◆ Brontekst:

De heer Barrot, vice-voorzitter, verklaarde dat om de problemen te kunnen aanpakken van het maritiem vervoer, de eerste sector waarin de activiteiten gemondialiseerd zijn, en eerlijke regels te definiëren voor alle partijen, een mondiaal antwoord nodig is. Hij uitte de wens dat de lidstaten zo spoedig mogelijk starten met de procedures voor de ratificatie van het verdrag en dat de sociale partners actie ondernemen voor de tenuitvoerlegging ervan op Europees niveau.

De Europese Commissie heeft het proces van meet af aan gesteund en wil zich nu inzetten voor een snelle inwerkingtreding van het verdrag en de daadwerkelijke tenuitvoerlegging ervan in de Europese Unie. Zij heeft een ontwerpbeschikking van de Raad voorgesteld waarbij de lidstaten worden gemachtigd het verdrag te ratificeren met de aanbeveling de ratificaties vóór december 2008 af te sluiten en wil de sociale partners raadplegen met betrekking tot twee vraagstukken: hoe kan het communautair acquis worden ontwikkeld om rekening te houden met de bepalingen van het verdrag en zou een overeenkomst met de sociale partners in de zin van artikel 139^ van het Verdrag kunnen worden overwogen? Gezien de aard van deze thematiek is de sociale dialoog een fundamenteel instrument voor de ontwikkeling van doeltreffende middelen voor de tenuitvoerlegging, met inbegrip van de mogelijkheid om de bepalingen van het verdrag in het Gemeenschapsrecht op te nemen.

In het geconsolideerde verdrag betreffende maritieme arbeid worden ongeveer 65 internationale normen op het gebied van maritieme arbeid die sedert de oprichting van de IAO in 1919 zijn goedgekeurd, bijeengebracht en bijgewerkt. In het verdrag, dat kan worden beschouwd als een maritieme arbeidscode, worden tal van onderwerpen behandeld waarvoor de Gemeenschap uitsluitend of samen met de lidstaten bevoegd is. Het verdrag zal van toepassing zijn op personeel aan boord van vaartuigen met een bruto tonnage van 500 ton of meer op de internationale vaart of op trajecten tussen buitenlandse havens. Het verdrag bestrijkt fundamentele punten zoals de arbeidsvoorwaarden en werkomstandigheden van zeevarenden, met inbegrip van gezondheid, veiligheid, minimumleeftijd, aanwerving, werktijden en accommodatie aan boord en sociale bescherming om behoorlijke leef- en arbeidsomstandigheden aan boord van schepen te garanderen.

◆ Opdracht 1: Stemmen deze uitspraken overeen met de brontekst? (a) De Commissie beveelt aan de ratificaties vóór december 2008 af te ronden. (b) Het verdrag geldt voor vaartuigen met een bruto tonnage van minder dan 500 ton. (c) Het verdrag brengt ongeveer 65 internationale normen samen. Antwoord per uitspraak met ja of nee en citeer letterlijk de beslissende woorden uit de brontekst.
◆ Opdracht 2: Schrijf het deel van de brontekst tussen "De heer Barrot, vice-voorzitter, verklaarde" en "op Europees niveau.", beide inbegrepen, woordelijk over.
De volgende rijen zijn afkomstig uit een andere bron.

◆ Vermelde rijen:
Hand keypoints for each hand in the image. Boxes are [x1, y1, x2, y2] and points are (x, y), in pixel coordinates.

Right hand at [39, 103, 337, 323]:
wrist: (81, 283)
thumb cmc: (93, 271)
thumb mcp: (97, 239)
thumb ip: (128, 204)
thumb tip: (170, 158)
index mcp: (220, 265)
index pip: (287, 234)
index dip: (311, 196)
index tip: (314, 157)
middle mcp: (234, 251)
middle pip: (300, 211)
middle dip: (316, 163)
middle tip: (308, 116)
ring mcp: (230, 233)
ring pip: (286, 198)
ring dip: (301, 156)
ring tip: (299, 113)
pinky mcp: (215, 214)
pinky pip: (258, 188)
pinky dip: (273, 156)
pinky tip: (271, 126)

==

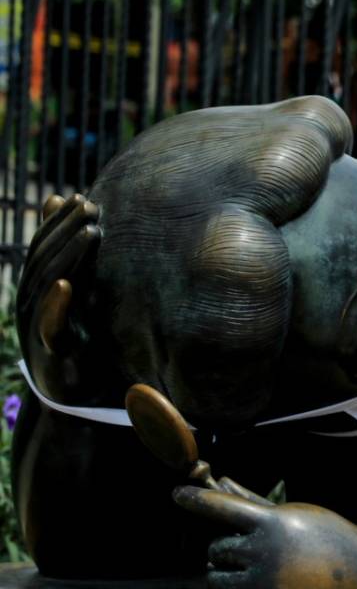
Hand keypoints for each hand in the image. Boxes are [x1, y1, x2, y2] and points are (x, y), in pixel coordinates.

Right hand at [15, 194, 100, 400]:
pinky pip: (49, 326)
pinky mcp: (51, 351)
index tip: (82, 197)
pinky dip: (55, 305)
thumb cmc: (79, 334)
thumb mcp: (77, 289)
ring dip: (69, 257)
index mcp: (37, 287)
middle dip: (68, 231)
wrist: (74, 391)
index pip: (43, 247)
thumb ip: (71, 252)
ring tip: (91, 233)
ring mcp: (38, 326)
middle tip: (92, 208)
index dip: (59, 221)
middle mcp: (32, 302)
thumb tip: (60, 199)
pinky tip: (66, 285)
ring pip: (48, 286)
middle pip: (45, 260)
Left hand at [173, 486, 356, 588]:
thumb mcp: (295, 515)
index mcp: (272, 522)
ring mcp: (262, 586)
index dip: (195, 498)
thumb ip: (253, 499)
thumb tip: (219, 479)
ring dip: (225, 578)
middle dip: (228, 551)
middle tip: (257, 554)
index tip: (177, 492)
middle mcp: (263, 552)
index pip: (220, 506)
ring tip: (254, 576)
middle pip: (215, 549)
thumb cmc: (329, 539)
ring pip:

◆ Oplossing 1:
(a) Ja: "met de aanbeveling de ratificaties vóór december 2008 af te sluiten"
(b) Nee: "vaartuigen met een bruto tonnage van 500 ton of meer"
(c) Ja: "worden ongeveer 65 internationale normen op het gebied van maritieme arbeid die sedert de oprichting van de IAO in 1919 zijn goedgekeurd, bijeengebracht en bijgewerkt"

◆ Oplossing 2:
De heer Barrot, vice-voorzitter, verklaarde dat om de problemen te kunnen aanpakken van het maritiem vervoer, de eerste sector waarin de activiteiten gemondialiseerd zijn, en eerlijke regels te definiëren voor alle partijen, een mondiaal antwoord nodig is. Hij uitte de wens dat de lidstaten zo spoedig mogelijk starten met de procedures voor de ratificatie van het verdrag en dat de sociale partners actie ondernemen voor de tenuitvoerlegging ervan op Europees niveau.